As he stood there, Lewis said, he recalled seeing some prisoners trying to break through the thin concrete wall dividing Capital A and Capital B.
HOLD ONE HEAD
He also recalled seeing former Guyana Defence Force (GDF) soldier Rayon Paddy, who died of smoke inhalation as a result of the fire, and another prisoner crossing over into Capital B and telling prisoners there, “Ya’ll don’t go out from here; leh we hold one head.”
He then noticed a fire starting to blaze at the exact spot where the wall was broken between the two dormitories, and prison officers using fire extinguishers to put it out. He also recalled seeing two tear gas canisters being hurled into Capital A, and hearing Paddy say, “Go low; is tear gas.”
And as the entire dormitory became ‘hazy’, he said, prisoners began running helter-skelter in search of ventilation and water, and hollering at the tops of their lungs while covering their faces.
He distinctly recalls Paddy lying there right next to him and 13 others, flat on the ground, gasping for breath by a “riffle mesh” door while some other prisoners sought relief elsewhere.
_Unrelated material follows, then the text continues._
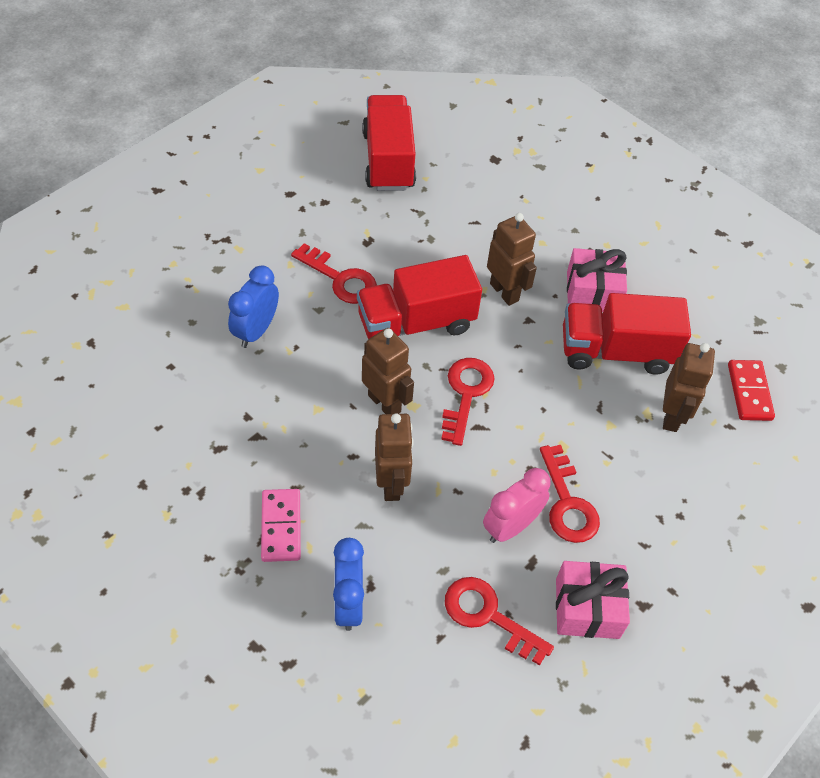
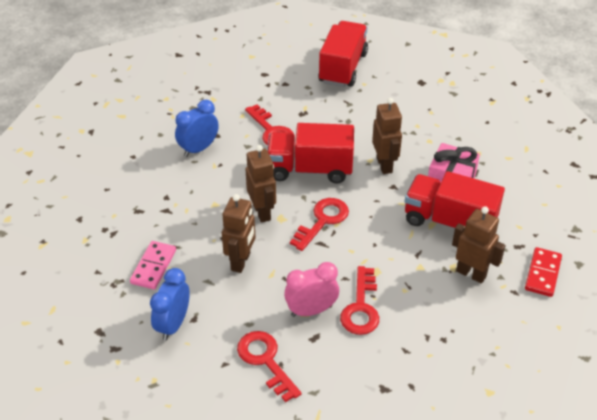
camera: 25 degrees right, 10 degrees down
pink gift [556,561,630,639] -> none
brown robot [663,343,715,432] -> brown robot turned 90 degrees counterclockwise [452,206,506,283]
Many, he said, “were hollering for help.” Some openly wept while others repeatedly cried, “Ow meh eye; me eye…!” or “Ow, meh face burning; open the door!” Then, all of a sudden there was silence.
Lewis said he ran to the bathroom and tried turning on the pipe there, but no water flowed; so his next course of action was to lie flat on his stomach, face up against the grill, which he did for over an hour, wetting his face every now and then with bottled water he’d somehow managed to lay his hands on. All the while, he said, he watched anxiously as the fire drew dangerously close.
Lewis became emotional as he spoke of how he and other prisoners were “hollering for help over a hour and change and no officer come to help… The fire was close to us in the building, and the firemen dem were spraying water close to us.”
Then, as if by a miracle, another prisoner, Steve Bacchus, who was recently sentenced and moved to another division, accompanied by one Officer Crawford and fire police, arrived and attempted to break the door with sledge hammer.
Shortly thereafter, he said, Bacchus told the surviving prisoners the front door was open, and they ran out.
Under cross-examination by Barrister Selwyn Pieters, representing the Guyana Prison Service and Guyana Police Force, Lewis said that during the protest, prisoners were shouting, “Justice delayed; justice denied” and he, too, joined in the shouting and saying “that I was also tortured by Mr. Caesar (a policeman) for four days.”